Proprietary control and data-plane software for CoreWeave Kubernetes Service Nodes

Nimbus is CoreWeave's advanced control and data-plane software, seamlessly integrated into the NVIDIA® BlueField® Data Processing Unit (DPU) that's affixed to each of our Nodes.

The DPU blends a suite of ARM-based CPU cores, specialized acceleration engines, and a robust network interface. This combination creates a powerful "infrastructure on a chip," acting as a sophisticated "computer-in-front-of-a-computer." The ARM processors operate in complete isolation from the host CPU, ensuring an added layer of security and efficiency.

While Nimbus operates behind the scenes, its impact is profound, because it enables the resource requests initiated by our customers. For instance, when a customer requests a Virtual Private Cloud (VPC) Custom Resource within CKS, Nimbus responds by creating the appropriate network policy directly on the DPU.

Nimbus allows our stateless Nodes to deliver features traditionally exclusive to virtualized environments. Through its API-driven, extensible network programming capabilities, Nimbus orchestrates tenant isolation, VPC setups, public internet routing, and much more. This ensures our Nodes offer unparalleled scalability, flexibility, and isolation, all while foregoing the need for virtual machines.

Understanding Nimbus

Nimbus operates through a dual-component system: an Operator situated on the DPU, and a Controller within the CKS management cluster. This pair collaborates to oversee both the DPU and the Node's lifecycle, ensuring seamless operation and management.

Embedded directly on the DPUs, the Nimbus Operator is integral to the Kubernetes ecosystem at CoreWeave, treated with the same level of importance and management as Kubernetes Nodes themselves.

The Controller's role extends to managing Node responses to various fleet life cycle events. These include crucial updates and checks such as firmware upgrades, adjustments in network configurations, changes in VPC memberships, and comprehensive hardware integrity assessments.

Key to Nimbus's functionality is its ability to offload critical operations such as storage virtualization (using NVMe-oF), firewalling, and encryption directly to the DPU. This strategic offloading ensures the host CPU remains free for computational tasks, enhancing overall system efficiency.
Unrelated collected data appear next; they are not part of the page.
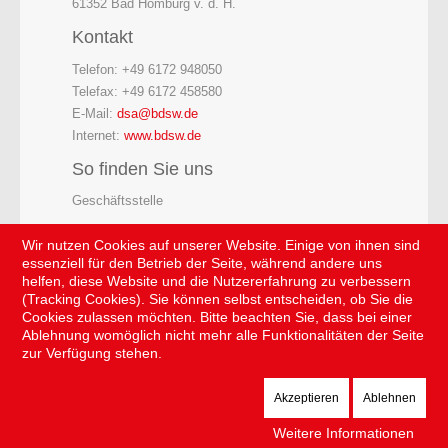
61352 Bad Homburg v. d. H.
Kontakt
Telefon: +49 6172 948050
Telefax: +49 6172 458580
E-Mail:
dsa@bdsw.de
Internet:
www.bdsw.de
So finden Sie uns
Geschäftsstelle
Wir nutzen Cookies auf unserer Website. Einige von ihnen sind
essenziell für den Betrieb der Seite, während andere uns
helfen, diese Website und die Nutzererfahrung zu verbessern
(Tracking Cookies). Sie können selbst entscheiden, ob Sie die
Cookies zulassen möchten. Bitte beachten Sie, dass bei einer
Ablehnung womöglich nicht mehr alle Funktionalitäten der Seite
zur Verfügung stehen.
Akzeptieren
Ablehnen
Der Sicherheitsdienst © 2026 . Alle Rechte vorbehalten.
Weitere Informationen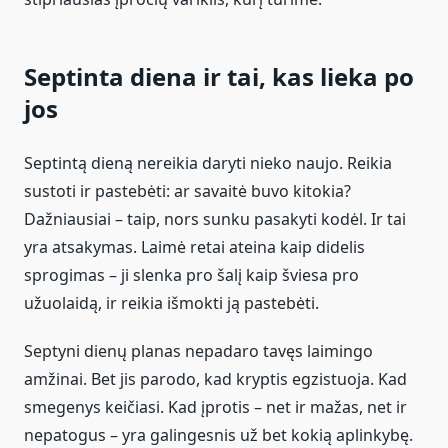
Septinta diena ir tai, kas lieka po
jos
Septintą dieną nereikia daryti nieko naujo. Reikia
sustoti ir pastebėti: ar savaitė buvo kitokia?
Dažniausiai – taip, nors sunku pasakyti kodėl. Ir tai
yra atsakymas. Laimė retai ateina kaip didelis
sprogimas – ji slenka pro šalį kaip šviesa pro
užuolaidą, ir reikia išmokti ją pastebėti.
Septyni dienų planas nepadaro tavęs laimingo
amžinai. Bet jis parodo, kad kryptis egzistuoja. Kad
smegenys keičiasi. Kad įprotis – net ir mažas, net ir
nepatogus – yra galingesnis už bet kokią aplinkybę.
Nimbus's architecture creates a secure, isolated network environment for each Node. By managing VPC memberships and network interfaces, Nimbus allows Nodes to support multiple client VPCs simultaneously. Network routing and isolation are handled through a Type 5 (Layer 3) EVPN-VXLAN overlay network, shifting network intelligence from traditional Top of Rack (TOR) switches to the DPU. In this setup, TOR switches are repurposed as mere packet-forwarding devices, utilizing unnumbered BGP for the underlying network infrastructure.

Nimbus's role in CKS

Nimbus is a critical component of CoreWeave Kubernetes Service (CKS). During Day 0 and Day 1 operations, Nimbus is used to join the Node to CoreWeave's internal onboarding cluster.

For Day 2+ operations, Nimbus is used by other CKS components like the VPC Operator to maintain the desired state of the DPU and the Node's VPC membership.

Nimbus is responsible to ensure that the Node:

  • has the correct network configuration
  • has joined the correct customer's cluster
  • is a member of the correct VPCs

Nimbus also verifies that the DPU is running the correct firmware and has the correct configuration to support the Node's workload.